Onnodig een onderbeen verliezen op zich is natuurlijk al een drama. Maar de ellende werd nog groter toen bleek dat door de amputatie de pijn niet minder werd, maar juist meer. “ Vlak na de amputatie had ik nog nergens last van. Het voelde wel alsof mijn been niet weg was, maar voortdurend sliep. Dat was niet prettig, maar zeker niet pijnlijk. Maar na een paar weken begon ik last te krijgen van vreselijke pijnen aan mijn verdwenen been. Net alsof er met scherpe messen in gestoken werd. Het was dan net alsof het been nogmaals geamputeerd werd, maar dan zonder narcose” . Deze pijn kwam enkele malen per dag opzetten, op de meest onverwachte momenten. De pijn was volstrekt ongrijpbaar, het zieke been was immers weg? Wanhopig consulteerde meneer Waals zijn huisarts. Zij stelde vast dat meneer Waals last had van fantoompijn.
Wat is dat nu, fantoompijn? Fantoompijn is pijn aan een niet meer aanwezig, meestal geamputeerd lichaamsdeel. Veel mensen die een amputatie achter de rug hebben, hebben na de operatie het gevoel alsof het lichaamsdeel dat geamputeerd is, er nog is.
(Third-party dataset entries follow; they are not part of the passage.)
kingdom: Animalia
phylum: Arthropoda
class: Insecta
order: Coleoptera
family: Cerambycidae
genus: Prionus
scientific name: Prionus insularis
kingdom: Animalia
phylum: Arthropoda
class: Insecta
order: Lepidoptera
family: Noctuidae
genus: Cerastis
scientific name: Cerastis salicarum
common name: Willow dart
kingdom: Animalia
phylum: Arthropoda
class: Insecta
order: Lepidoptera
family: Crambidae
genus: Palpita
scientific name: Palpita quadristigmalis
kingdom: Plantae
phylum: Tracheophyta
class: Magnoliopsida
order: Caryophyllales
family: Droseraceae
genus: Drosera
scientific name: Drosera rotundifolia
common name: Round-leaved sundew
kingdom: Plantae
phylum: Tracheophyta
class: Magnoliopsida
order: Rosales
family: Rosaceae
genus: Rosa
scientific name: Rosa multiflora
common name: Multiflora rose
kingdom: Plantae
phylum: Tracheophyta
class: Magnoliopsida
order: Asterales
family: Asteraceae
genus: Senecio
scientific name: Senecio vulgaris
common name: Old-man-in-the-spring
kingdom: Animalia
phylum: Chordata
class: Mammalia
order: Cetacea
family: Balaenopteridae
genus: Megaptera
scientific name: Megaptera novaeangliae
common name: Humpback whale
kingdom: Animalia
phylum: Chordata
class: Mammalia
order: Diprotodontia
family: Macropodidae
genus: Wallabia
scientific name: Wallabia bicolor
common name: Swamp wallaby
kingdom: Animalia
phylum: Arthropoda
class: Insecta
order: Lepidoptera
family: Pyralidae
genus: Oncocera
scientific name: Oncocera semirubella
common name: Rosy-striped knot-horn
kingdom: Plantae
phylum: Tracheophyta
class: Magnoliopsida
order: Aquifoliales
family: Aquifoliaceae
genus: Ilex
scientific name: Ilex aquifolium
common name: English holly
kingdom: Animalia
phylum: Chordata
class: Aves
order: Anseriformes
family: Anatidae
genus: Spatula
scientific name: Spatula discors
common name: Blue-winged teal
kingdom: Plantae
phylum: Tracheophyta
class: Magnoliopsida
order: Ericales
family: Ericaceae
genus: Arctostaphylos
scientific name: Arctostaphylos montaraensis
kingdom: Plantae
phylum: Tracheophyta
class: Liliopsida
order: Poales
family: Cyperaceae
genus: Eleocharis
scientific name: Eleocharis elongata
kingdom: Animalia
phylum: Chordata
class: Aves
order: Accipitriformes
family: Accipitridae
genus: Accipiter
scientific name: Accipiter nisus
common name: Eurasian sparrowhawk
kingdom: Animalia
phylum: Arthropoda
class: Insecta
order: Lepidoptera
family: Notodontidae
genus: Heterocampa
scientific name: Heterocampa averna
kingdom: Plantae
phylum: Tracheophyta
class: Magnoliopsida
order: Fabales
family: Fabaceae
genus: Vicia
Zo’n 80% van de geamputeerden heeft in de periode direct na de operatie zelfs pijn aan het geamputeerde lichaamsdeel. Meestal vermindert dat na een jaar, maar ongeveer 10 % van hen blijft langdurig en soms het hele verdere leven last houden van fantoompijn. Bij meneer Waals duurde de fantoompijn twee jaar. De pijn was zo intens en allesbepalend dat meneer Waals zeer slecht ging slapen, zeer slecht ging eten en dat hij arbeidsongeschikt werd. Dat laatste vond hij het ergste. Hij was met hart en ziel directeur van een grote onderwijsinstelling in het westen van het land. Een school waar volgens hem: “nog goed onderwijs gegeven werd”.
Meneer Waals raakte door de hevige fantoompijn in een depressie. Hij had nergens meer zin in en beleefde nergens meer plezier aan. Op wonderlijke wijze verdween de fantoompijn na twee jaar. Iedereen was opgelucht. Maar dat was te vroeg gejuicht. Binnen twee weken kwam de pijn terug, nu aan het andere been. Er volgden tal van onderzoeken aan dat been maar er werd geen aanwijsbare oorzaak gevonden. Helaas was er ook geen oplossing voor zijn fantoompijn.
Via een kennis hoorde mevrouw Waals dat acupunctuur een sterke pijnstillende werking zou hebben en ook op ander manieren op de hersenen zou werken. Acupunctuur zou bij onverklaarbare, lastig te behandelen pijnen, nogal eens een oplossing bieden. Ze probeerde haar man ertoe aan te zetten om eens acupunctuur te proberen: ‘Na veel aandringen, kreeg ik hem eindelijk zover. Met als argument: baat het niet, het schaadt ook niet, ‘ vertelde mevrouw Waals me veel later eens een keer. Zo kwam hij een jaar geleden bij mij binnen: gebukt onder pijn en depressie en zonder enige verwachting.
Het viel hem wel mee dat de behandeling geen pijn deed en aangenaam, rustgevend was. Tijdens die eerste behandeling viel hij dan ook in slaap. Na twee maanden intensief behandelen, werden de tussenpozen tussen de pijnen steeds groter. Meneer Waals begon tegelijkertijd het leven weer leuker te vinden. Nog een maand of drie later waren de pijnen helemaal verdwenen. Op dit moment is hij al een half jaar pijnvrij. Hij werkt weer en coacht zowel het voetbalelftal van zijn ene als het tennisteam van zijn andere zoon.